Prepare the brine for the salmon by bringing 1 quart of water to a boil, add in the coconut sugar and salt, stir to dissolve, and allow to cool to room temperature.
Once brine has cooled, place salmon in a casserole dish, sprinkle black peppercorns over it, and pour the brine over it.
Preheat the grill to 425°F.
Prepare the salsa as the grill is preheating by combining the tomatoes, peaches, bell pepper, onion, and minced serrano pepper. Toss to combine.
In a small bowl, combine the fresh lime juice, brown sugar, and chili powder. Pour over the prepared salsa ingredients and stir. Store in the fridge until ready to serve.
Once the grill is preheated, remove the salmon from the brine and pat dry.

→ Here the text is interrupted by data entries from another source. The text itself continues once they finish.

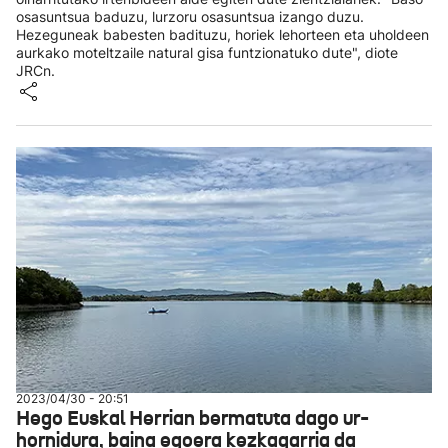
osasuntsua baduzu, lurzoru osasuntsua izango duzu.
Hezeguneak babesten badituzu, horiek lehorteen eta uholdeen
aurkako moteltzaile natural gisa funtzionatuko dute", diote
JRCn.
2023/04/30 - 20:51
Hego Euskal Herrian bermatuta dago ur-
hornidura, baina egoera kezkagarria da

Discard the black peppercorns.
Place the salmon on the cedar plank, sprinkle with salt and pepper, then layer fresh lemon and orange slices across the length of the fish.
Grill the salmon on the cedar plank at 425°F for 25 – 30 minutes until it reaches an internal temp of at least 125°F.
Pick fresh cilantro leaves from the stems and toss them into the salsa right before serving.
Once the salmon has reached your desired internal temp, place it on a serving plate and top with the Tomato and Peach Salsa. Serve with additional salsa on the side.
• Fresh peaches may be used in substitute for frozen, you’ll need about 3.
• For more intense flavor, let salmon rest in the fridge for at least 4 hours to overnight. If you prefer your salmon more medium-well, add about 5 more minutes to the cooking time.